🎙️ Palermo, Inzaghi: “Grande sforzo del club, ora tocca a noi. Rui Modesto indisponibile per qualche settimana”
Le parole di Inzaghi
Federico Serra / IPA Sport / IPA
Filippo Inzaghi, allenatore del Palermo, ha parlato in conferenza stampa in vista della sfida all’Empoli. Di seguito le sue parole riprese da TMW.
“È un altro bel banco di prova. Come tutte le partite di Serie B sarà complicata, ma dobbiamo dare continuità alla prestazione di Bari, dove la squadra è chiaramente cresciuta. Ha interpretato la partita come piace a me e domani, davanti alla nostra gente, dobbiamo ripetere lo stesso tipo di gara”.
In settimana sono arrivati Johnsenn e Rui Modesto.

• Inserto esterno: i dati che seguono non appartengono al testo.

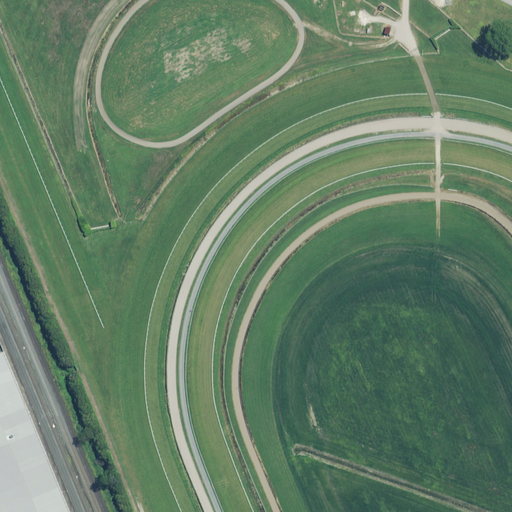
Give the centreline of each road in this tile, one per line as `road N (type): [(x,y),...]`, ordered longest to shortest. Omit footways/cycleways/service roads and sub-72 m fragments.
road 1 (track): [(278,0),(297,17),(302,38),(278,73),(174,141),(150,145),(123,134)]
road 2 (track): [(110,126),(100,112),(97,75),(109,42),(146,0)]
road 3 (track): [(438,118),(405,0)]
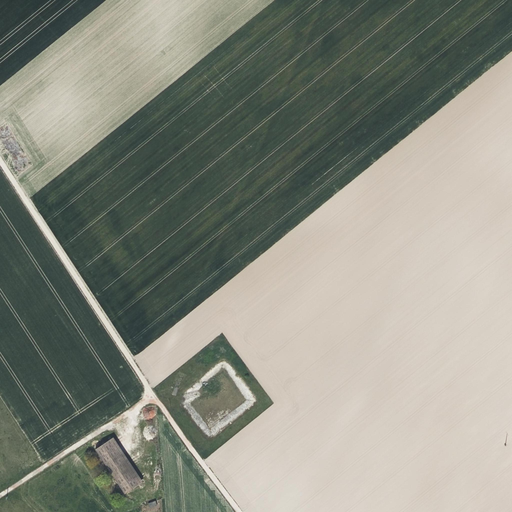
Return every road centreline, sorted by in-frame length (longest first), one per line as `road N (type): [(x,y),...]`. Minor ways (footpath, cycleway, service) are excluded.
road 1 (track): [(0,496),(153,397),(237,511)]
road 2 (track): [(0,162),(153,397)]
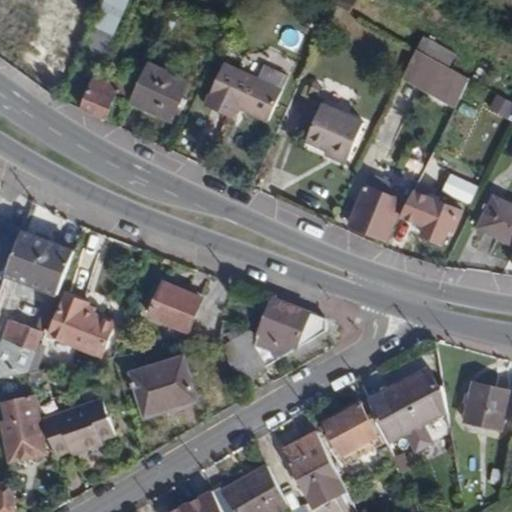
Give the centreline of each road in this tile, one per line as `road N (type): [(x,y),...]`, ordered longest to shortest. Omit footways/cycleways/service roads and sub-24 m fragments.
road 1 (primary): [(434,293),(105,157),(0,89)]
road 2 (primary): [(0,149),(125,216),(403,321)]
road 3 (residential): [(85,511),(403,321)]
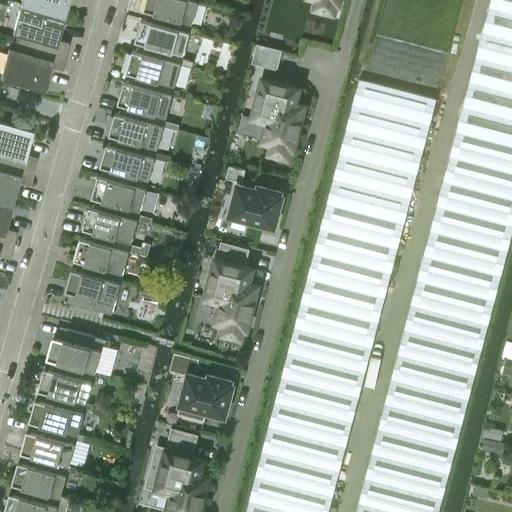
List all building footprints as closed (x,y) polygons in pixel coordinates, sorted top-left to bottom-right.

“Li ho visti in pochi allenamenti: Rui Modesto purtroppo lo recupereremo tra qualche settimana, ma è un giocatore importante. Johnsenn non lo scopro certo io: ringrazio la società perché, con l’arrivo loro due e il ritorno di Magnani, la squadra è stata sensibilmente rafforzata. Era già molto forte, ma la società ha fatto un grande sforzo e ora dobbiamo essere noi, sul campo, a dimostrare il nostro valore”.
Magnani è tornato in gruppo. Che contributo può dare ad un reparto che oggi è il meno battuto del campionato?
“Siamo molto contenti. È un giocatore su cui avevamo puntato tantissimo all’inizio. La squadra è stata brava anche senza di lui, ma il suo rientro è motivo di grande soddisfazione per tanti motivi: in Serie B è uno di quelli che fa la differenza”.
Che avversario ti aspetti rispetto alla gara d’andata?
“Domani mi aspetto una partita completamente diversa rispetto all’andata. Dopo venti minuti eravamo avanti 2-0, quindi quella gara va dimenticata. L’Empoli viene dal pareggio contro il Modena, che è una squadra forte, e in trasferta ha vinto su campi difficili come Mantova e Cesena. Serve grande rispetto: noi siamo il Palermo, giochiamo davanti alla nostra gente e mi auguro di fare una grande partita”.
In avanti non sarà a disposizione Palumbo per squalifica.
“Sappiamo che ha caratteristiche uniche, ma non possiamo pensare a chi manca. Palumbo tornerà martedì, giocheremo subito di nuovo. Abbiamo tante alternative davanti e con Johnsenn abbiamo un’arma in più: dovremo essere bravi a non far sentire la sua assenza e a dare tutto noi stessi”.
In testa alla classifica si continua a correre e questa settimana c’è anche lo scontro diretto tra Frosinone e Venezia.
“La classifica è importante, ma io guardo soprattutto alla crescita della squadra. L’allenatore deve costruire qualcosa: nelle ultime dieci partite siamo stati bravi non solo nei risultati, ma nel creare un’identità e uno spirito di squadra. Mi piace allenare questi giocatori, si allenano tutti bene. Voglio costruire qualcosa che duri nel tempo e vincere ci aiuta ad accelerare questo percorso”.
A Bari, a fine gara, l’esultanza davanti al settore ospiti vuoto
“Era un gesto dovuto: non c’è calcio senza tifosi. Ci sono mancati e avremmo voluto dedicare loro quella vittoria, cosa che abbiamo fatto simbolicamente a fine partita. È un segnale di quanto la squadra tenga alla nostra gente e di quanto il pubblico ci spinga e ci dia una mano in casa. Domani torniamo nel nostro stadio e speriamo di fare una grande partita”.